That doesn't mean we want our foreign intelligence agencies on every street corner in America. But it does mean you have to have very good communication and coordination between the foreign intelligence agencies, like the CIA and NSA, and our domestic agencies, like the FBI. If you don't, things are going to slip between the cracks. They're going to get lost, and you're not going to cover everything. And that's exactly what happened with 9/11.
Having spent several years of your life looking into this, what grade would you give the NSA in terms of doing their job leading up to 9/11?
Well, I don't know if I should grade them on a curve by comparison to the other agencies. It's hard to grade any of these agencies. I certainly don't think I'd give them better than a C. Certainly it wasn't good enough.
So is the intelligence community culpable for allowing 9/11 to happen?

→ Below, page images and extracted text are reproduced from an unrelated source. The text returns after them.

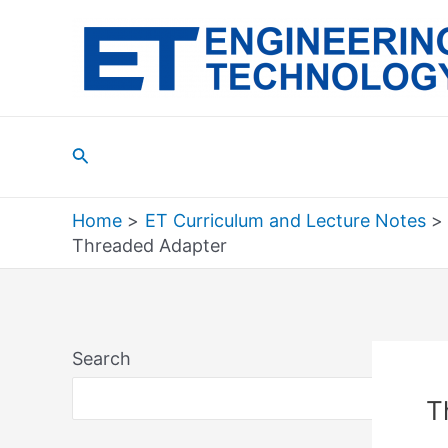
Skip
to
content
Search
Home
ET Curriculum and Lecture Notes
Threaded Adapter
Search
Sea
T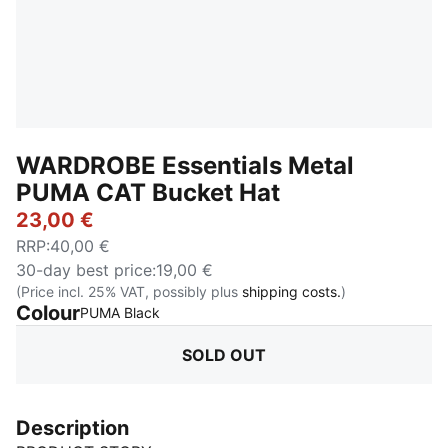
WARDROBE Essentials Metal
PUMA CAT Bucket Hat
23,00 €
RRP
:
40,00 €
30-day best price
:
19,00 €
(Price incl. 25% VAT, possibly plus
shipping costs.
)
Colour
:
Sold Out
PUMA Black
SOLD OUT
Description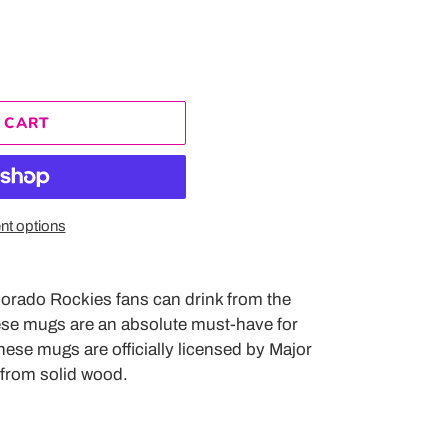
 CART
t options
lorado Rockies fans can drink from the
hese mugs are an absolute must-have for
hese mugs are officially licensed by Major
from solid wood.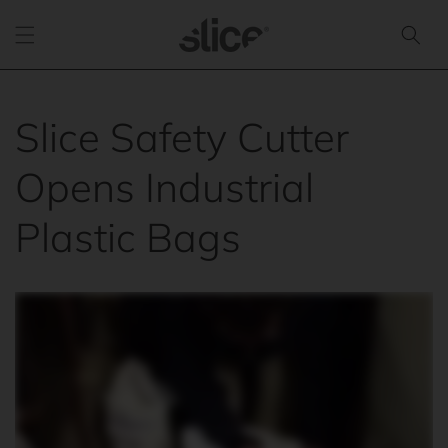
Skip to
content
Slice Safety Cutter
Opens Industrial
Plastic Bags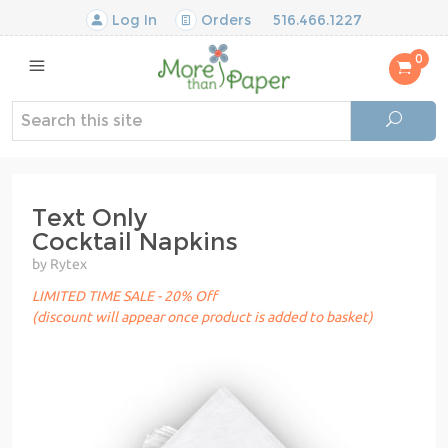
Log In
Orders
516.466.1227
0
Text Only
Cocktail Napkins
by Rytex
LIMITED TIME SALE - 20% Off
(discount will appear once product is added to basket)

After we issued our report, there were a lot of people who were angry at the intelligence community. But I think you have to remember that, as bad as the mishaps in our intelligence community were, I really believe those were unintentional mishaps. That doesn't excuse them, but we can't lose sight that the people who destroyed the Twin Towers and attacked the Pentagon, what they did was no mistake. It was intentional. Ultimately, the responsibility for 9/11 still lies with them.

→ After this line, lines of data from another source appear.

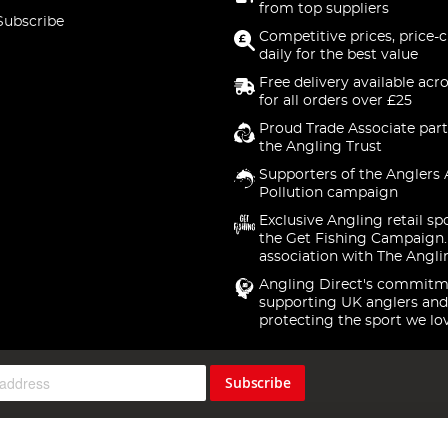
from top suppliers
Subscribe
Competitive prices, price-
daily for the best value
Free delivery available acr
for all orders over £25
Proud Trade Associate part
the Angling Trust
Supporters of the Anglers 
Pollution campaign
Exclusive Angling retail sp
the Get Fishing Campaign.
association with The Angli
Angling Direct's commitm
supporting UK anglers and
protecting the sport we lo
Subscribe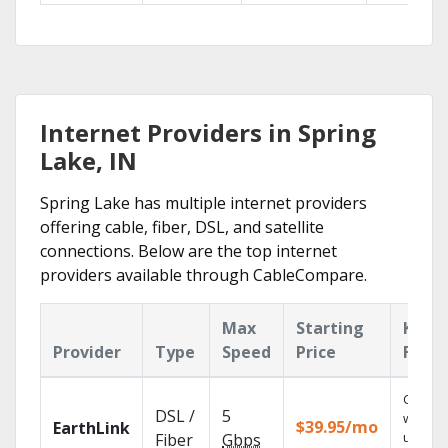
Internet Providers in Spring
Lake, IN
Spring Lake has multiple internet providers
offering cable, fiber, DSL, and satellite
connections. Below are the top internet
providers available through CableCompare.
Max
Starting
Key
Provider
Type
Speed
Price
Featu
Cloud 
DSL /
5
with
$39.95/mo
EarthLink
unlimit
Fiber
Gbps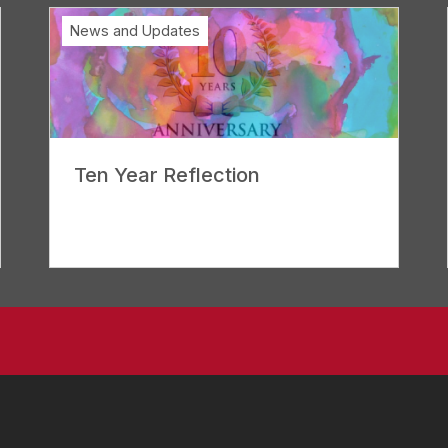
News and Updates
Ten Year Reflection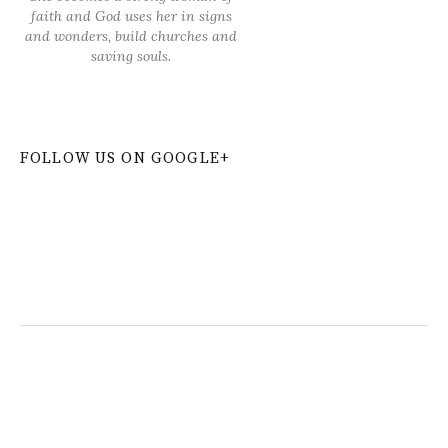
faith and God uses her in signs
and wonders, build churches and
saving souls.
FOLLOW US ON GOOGLE+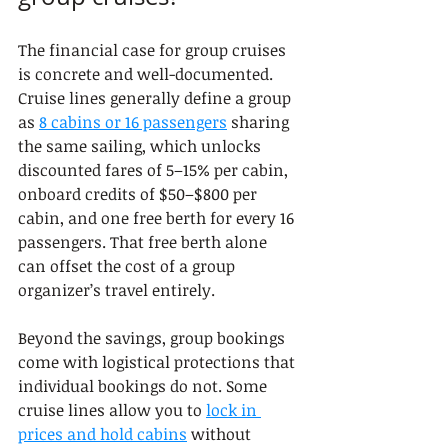
The financial case for group cruises 
is concrete and well-documented. 
Cruise lines generally define a group 
as 
8 cabins or 16 passengers
 sharing 
the same sailing, which unlocks 
discounted fares of 5–15% per cabin, 
onboard credits of $50–$800 per 
cabin, and one free berth for every 16 
passengers. That free berth alone 
can offset the cost of a group 
organizer’s travel entirely.
Beyond the savings, group bookings 
come with logistical protections that 
individual bookings do not. Some 
cruise lines allow you to 
lock in 
prices and hold cabins
 without 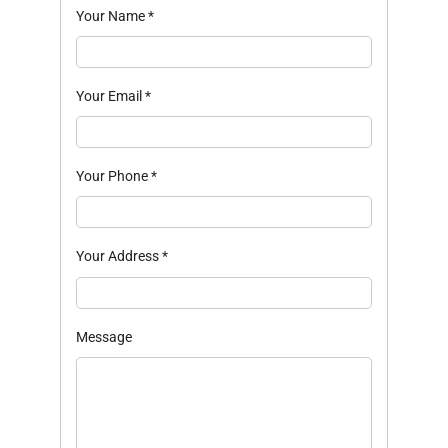
Your Name
*
Your Email
*
Your Phone
*
Your Address
*
Message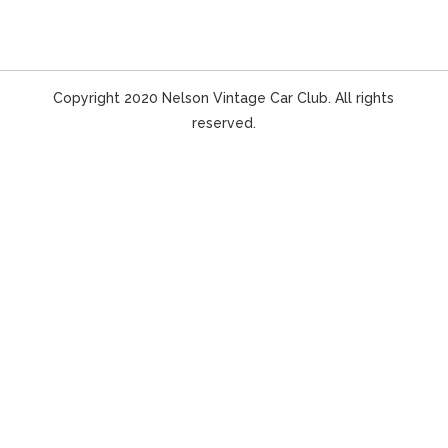
Copyright 2020 Nelson Vintage Car Club. All rights
reserved.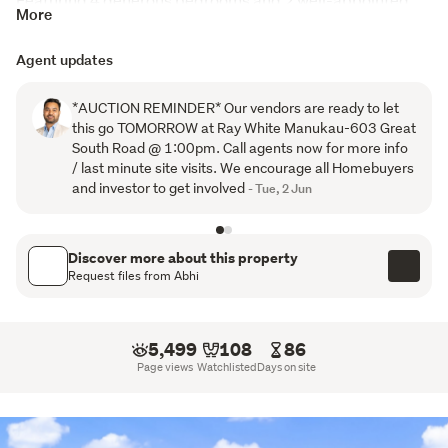
More
bathrooms, this home provides plenty of space for 
growing families, first-home buyers, or savvy investors. 
Agent updates
The thoughtfully designed layout includes a light-filled 
open plan living and dining area that flows effortlessly to 
*AUCTION REMINDER* Our vendors are ready to let
the outdoor entertaining space - perfect for summer 
this go TOMORROW at Ray White Manukau-603 Great
BBQs and family gatherings.
South Road @ 1:00pm. Call agents now for more info
/ last minute site visits. We encourage all Homebuyers
The modern kitchen is ideal for everyday living, while the 
and investor to get involved
- Tue, 2 Jun
double internal access garage and additional off-street 
parking add practicality and convenience.
Discover more about this property
Property Features:
Request files from Abhi
4 spacious bedrooms

2 bathrooms, including master ensuite

5,499
108
86
Open plan living and dining

Page views
Watchlisted
Days on site
Modern family kitchen

Double internal access garage

Approx. 190m² floor area
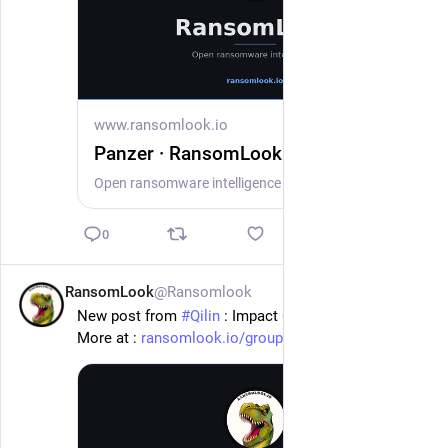
www.ransomlook.io
Panzer · RansomLook
Open ransomware intelligence — groups, markets, actors, crypto, stats.
0
RansomLook
@Ransomlook
16h
New post from 
#
Qilin
 : Impact Centre Chrétien
More at : 
ransomlook.io/group/Qilin
#
Ransomware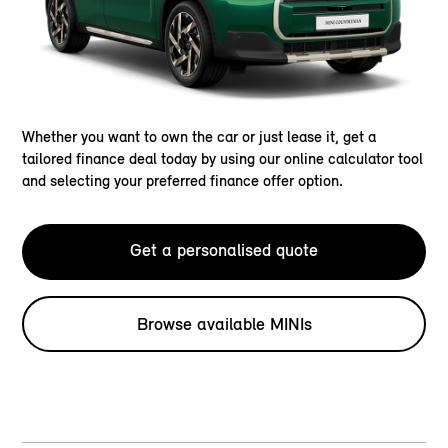
Whether you want to own the car or just lease it, get a
tailored finance deal today by using our online calculator tool
and selecting your preferred finance offer option.
Get a personalised quote
Browse available MINIs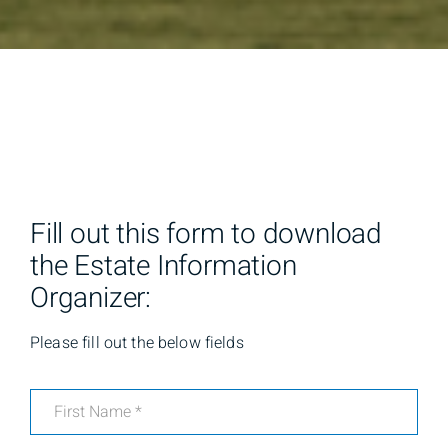
Fill out this form to download
the Estate Information
Organizer:
Please fill out the below fields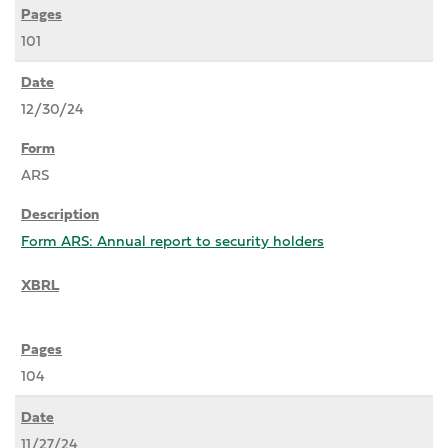
101
12/30/24
ARS
Form ARS: Annual report to security holders
104
11/27/24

Have the intelligence agencies corrected the problems that kept them from recognizing the 9/11 plot?
They're certainly more sensitive to the problems. And there's been movement on a lot of the 9/11 Commission* recommendations and our report's recommendations, including the creation of the Director of National Intelligence, for example, and an expanded role for the Counterterrorism Center.

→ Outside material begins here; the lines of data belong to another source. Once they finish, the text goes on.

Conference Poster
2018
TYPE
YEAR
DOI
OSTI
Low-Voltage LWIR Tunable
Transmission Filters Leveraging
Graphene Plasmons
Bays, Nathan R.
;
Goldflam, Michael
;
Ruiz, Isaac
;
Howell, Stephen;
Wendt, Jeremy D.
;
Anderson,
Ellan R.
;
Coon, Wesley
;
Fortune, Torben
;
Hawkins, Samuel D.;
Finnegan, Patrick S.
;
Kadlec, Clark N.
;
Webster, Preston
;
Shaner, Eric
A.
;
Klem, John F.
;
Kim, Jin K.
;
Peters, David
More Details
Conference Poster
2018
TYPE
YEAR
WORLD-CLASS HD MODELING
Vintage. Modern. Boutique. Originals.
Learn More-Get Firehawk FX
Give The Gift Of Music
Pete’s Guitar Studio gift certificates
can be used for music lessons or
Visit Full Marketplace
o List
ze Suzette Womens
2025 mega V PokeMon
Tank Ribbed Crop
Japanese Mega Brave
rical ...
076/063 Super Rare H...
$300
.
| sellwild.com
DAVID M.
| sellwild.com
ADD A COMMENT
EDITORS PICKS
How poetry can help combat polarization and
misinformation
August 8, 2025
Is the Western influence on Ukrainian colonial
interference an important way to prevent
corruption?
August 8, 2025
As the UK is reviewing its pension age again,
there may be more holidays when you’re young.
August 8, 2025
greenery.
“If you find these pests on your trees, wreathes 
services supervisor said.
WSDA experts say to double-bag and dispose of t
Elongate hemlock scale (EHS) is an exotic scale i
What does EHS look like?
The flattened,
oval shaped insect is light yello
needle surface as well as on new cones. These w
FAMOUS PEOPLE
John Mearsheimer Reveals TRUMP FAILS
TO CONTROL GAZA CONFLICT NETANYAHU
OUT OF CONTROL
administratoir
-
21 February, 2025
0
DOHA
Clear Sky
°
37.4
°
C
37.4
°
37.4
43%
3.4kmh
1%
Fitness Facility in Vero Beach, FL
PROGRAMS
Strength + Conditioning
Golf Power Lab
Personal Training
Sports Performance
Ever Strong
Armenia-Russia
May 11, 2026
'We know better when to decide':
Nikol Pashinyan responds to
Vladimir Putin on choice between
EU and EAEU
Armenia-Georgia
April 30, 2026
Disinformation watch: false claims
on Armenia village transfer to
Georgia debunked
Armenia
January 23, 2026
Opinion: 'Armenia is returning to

I am not in government now. I'm not on the inside. I do hear from people in the intelligence community that things have improved. But we're not there completely yet. There are still problems. There are still issues in sharing information. You're still dealing with a huge intelligence community, lots of different agencies. You're still dealing with a threat that involves a vast amount of information, a vast number of different terrorist groups. It's a very hard threat to deal with. I would say we're safer. But we're not perfectly safe by any means.